▼
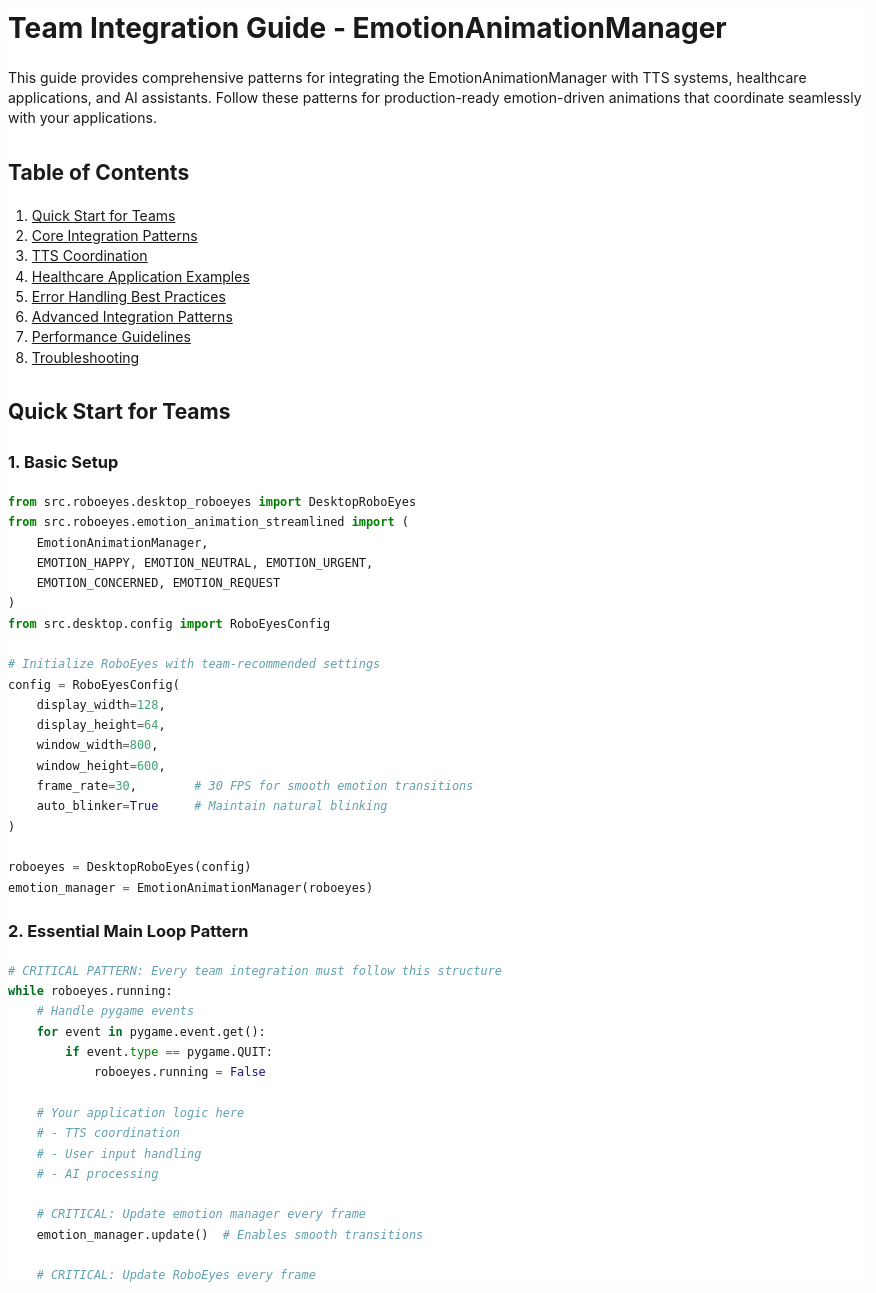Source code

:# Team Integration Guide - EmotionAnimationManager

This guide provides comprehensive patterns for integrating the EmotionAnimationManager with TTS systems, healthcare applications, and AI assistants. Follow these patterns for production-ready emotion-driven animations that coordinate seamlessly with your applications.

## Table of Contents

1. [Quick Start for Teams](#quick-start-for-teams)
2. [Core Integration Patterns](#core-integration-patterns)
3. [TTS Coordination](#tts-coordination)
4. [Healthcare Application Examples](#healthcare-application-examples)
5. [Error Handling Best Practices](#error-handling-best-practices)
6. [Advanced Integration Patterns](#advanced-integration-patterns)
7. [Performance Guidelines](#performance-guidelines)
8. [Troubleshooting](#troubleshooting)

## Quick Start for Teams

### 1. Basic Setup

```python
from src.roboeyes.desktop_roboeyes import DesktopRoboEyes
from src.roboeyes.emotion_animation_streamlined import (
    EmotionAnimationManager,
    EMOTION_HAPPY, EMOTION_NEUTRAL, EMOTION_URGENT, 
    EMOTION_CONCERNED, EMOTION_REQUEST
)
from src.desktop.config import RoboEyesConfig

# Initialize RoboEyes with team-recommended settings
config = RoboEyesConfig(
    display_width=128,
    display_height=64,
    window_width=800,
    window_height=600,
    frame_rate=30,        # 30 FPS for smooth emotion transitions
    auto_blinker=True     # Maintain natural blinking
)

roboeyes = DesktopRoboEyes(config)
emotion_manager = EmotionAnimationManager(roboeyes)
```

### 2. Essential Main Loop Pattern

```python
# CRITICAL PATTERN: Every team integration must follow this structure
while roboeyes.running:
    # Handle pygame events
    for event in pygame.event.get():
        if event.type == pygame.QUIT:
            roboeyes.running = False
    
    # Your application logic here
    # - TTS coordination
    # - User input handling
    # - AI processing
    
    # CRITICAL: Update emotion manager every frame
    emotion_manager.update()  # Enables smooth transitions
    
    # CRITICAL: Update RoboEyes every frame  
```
▲
> **Task**:
Which lines above include "smooth"? Show each of them by copying it.

> **Your solution**:
    frame_rate=30,        # 30 FPS for smooth emotion transitions
    emotion_manager.update()  # Enables smooth transitions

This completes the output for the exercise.